The ideological smokescreen under which this conflict of economic interest was fought out was Protestantism versus Catholicism. Henry VIII had broken with the Pope in 1529 and Protestantism became the ideology of that section of the English ruling class striving for a national capitalist state. Catholicism that of its enemies. Throughout the 16th century in England, Catholics and Protestants were successively burned at the stake. Guy Fawkes was a Catholic and had entered Parliament with a view to blowing it up in a bid to re-establish a Catholic regime in England.

From the point of view of the English ruling class, he was a traitor, and has traditionally been portrayed as such in school history books. In fact, anti-Catholicism remained a key feature of English nationalism right up until the end of the 19th century. By then it had become an anachronism. England – since the union with Scotland in 1707, “Great Britain” – had long since established itself as the leading capitalist power in the world and was no longer under even the remotest threat of being incorporated into some backward-looking Absolutist Catholic Empire.

In view of the anti-Catholic aspect the media didn’t know quite how to mark the 400th anniversary of the Gunpowder Plot. They had no such doubts about how to mark the 200th anniversary of the Battle of Trafalgar – by an obscene display of jingoistic nationalism.

The ground had already been prepared by London’s successful bid to stage the 2012 Olympics and England’s regaining of the Ashes from Australia, both of which saw a mindless mob gather in Trafalgar Square to sing jingo songs known to socialists as “Fool Britannia”, “Land of Dopes and Tories”, “Good Save the Queen (and all who sail in her)” as well as – though quite out of place – Blake’s “Jerusalem”.

Socialists are utterly opposed to such manifestations of nationalism. In fact, we find disturbing the revival of nationalism in Britain in recent decades, as seen in the acceptance into the mainstream of formerly fascist usages such as the term “Briton” and the flag of St. George. At one time, British patriots used to call on people to die for their “country”, i.e. for the state which for accidental historical reasons happened to have jurisdiction over the geographical area where they lived. Nowadays, the appeal is to the “nation”, i.e. to an imaginary community. But there never can be any real community under capitalism. A “nation” is a false community, and a dangerous illusion because of its divisive nature.

Britain, like every other country or state in the world, is class-divided: a minority of rich owners and the rest of us. We have no interests in common with them and anything which encourages the illusion that all the people of Britain form a community with a common interest can only serve their interests. They need us to believe this because their rule and privileges depend on our acceptance.

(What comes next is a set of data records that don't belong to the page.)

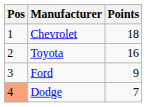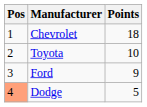Toyota | Points: 16 -> 10
Dodge | Points: 7 -> 5
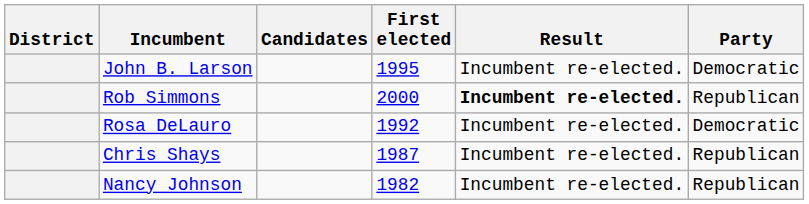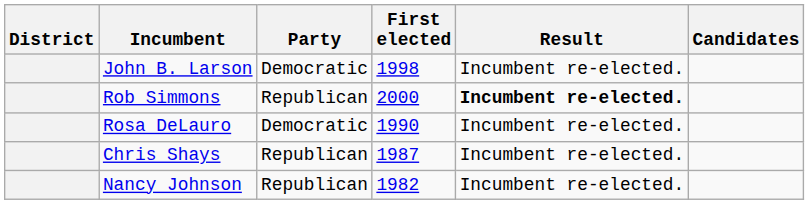columns swapped: Party <-> Candidates
John B. Larson | First elected: 1995 -> 1998
Rosa DeLauro | First elected: 1992 -> 1990
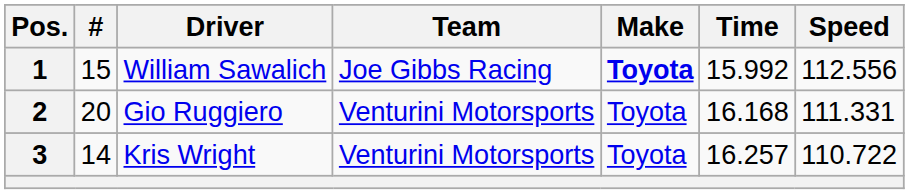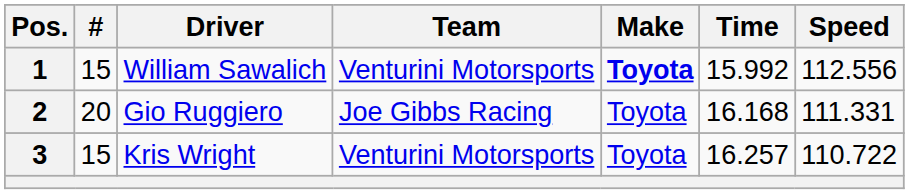1 | Team: Joe Gibbs Racing -> Venturini Motorsports
2 | Team: Venturini Motorsports -> Joe Gibbs Racing
3 | #: 14 -> 15
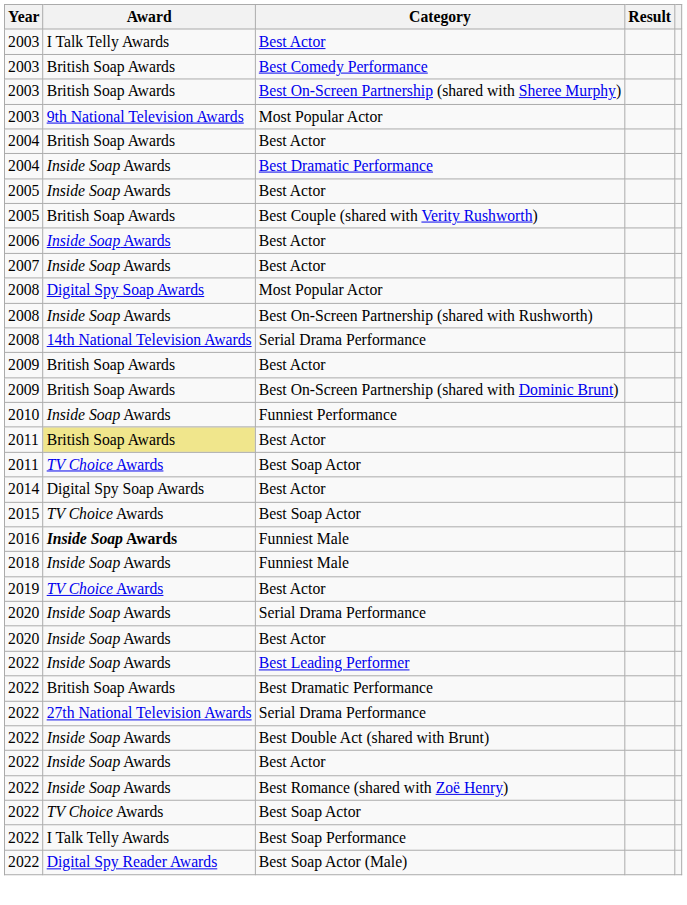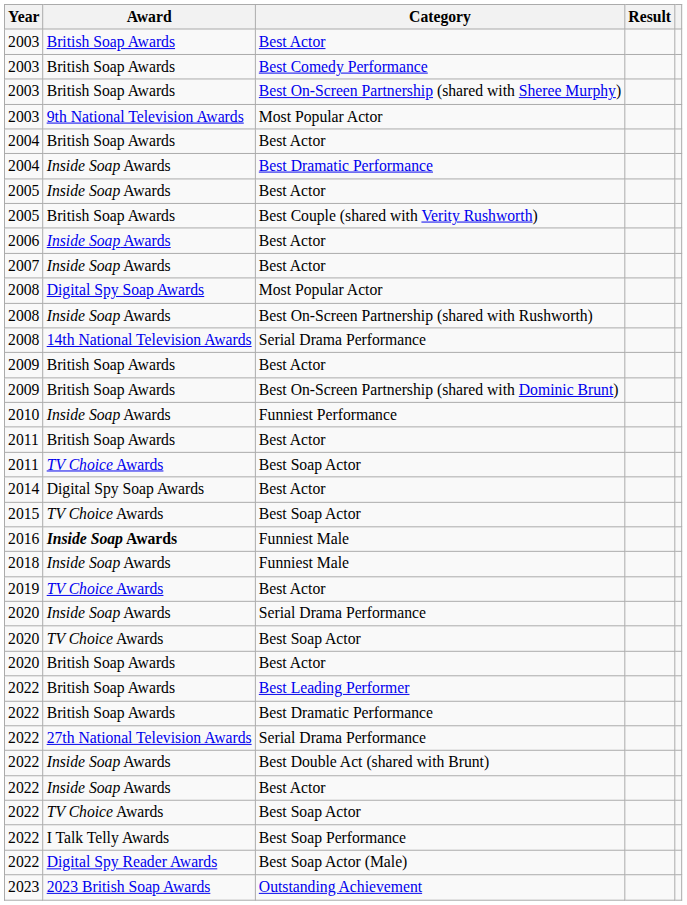2003 / Best Actor | Award: I Talk Telly Awards -> British Soap Awards
2011 / Best Actor | Award: khaki background -> no background
+ row: 2020 | TV Choice Awards | Best Soap Actor
2020 / Best Actor | Award: Inside Soap Awards -> British Soap Awards
Best Leading Performer | Award: Inside Soap Awards -> British Soap Awards
- row: 2022 | Inside Soap Awards | Best Romance (shared with Zoë Henry)
+ row: 2023 | 2023 British Soap Awards | Outstanding Achievement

They are few but we are many. They know this but most of us don’t, yet.

When we do then we will see that the only community possible today, given the integration of the world economy, is a world community. But to be a real community there must be no class division. There must be common ownership of the globe’s resources so that they can be used for the benefit of all the members of the human race. We will then recognise ourselves, not as British, French, American, Australian or any of the other labels our rulers impose on us, but as members of the human race, citizens of the world, Earthpeople. Then the sort of narrow-minded nationalism orchestrated on Trafalgar Day – and let’s hope it’s not going to become an annual event – will be looked back on with a shudder as a manifestation of a barbarous past when ruling classes incited people to regard themselves as members of rival, competing “nations”.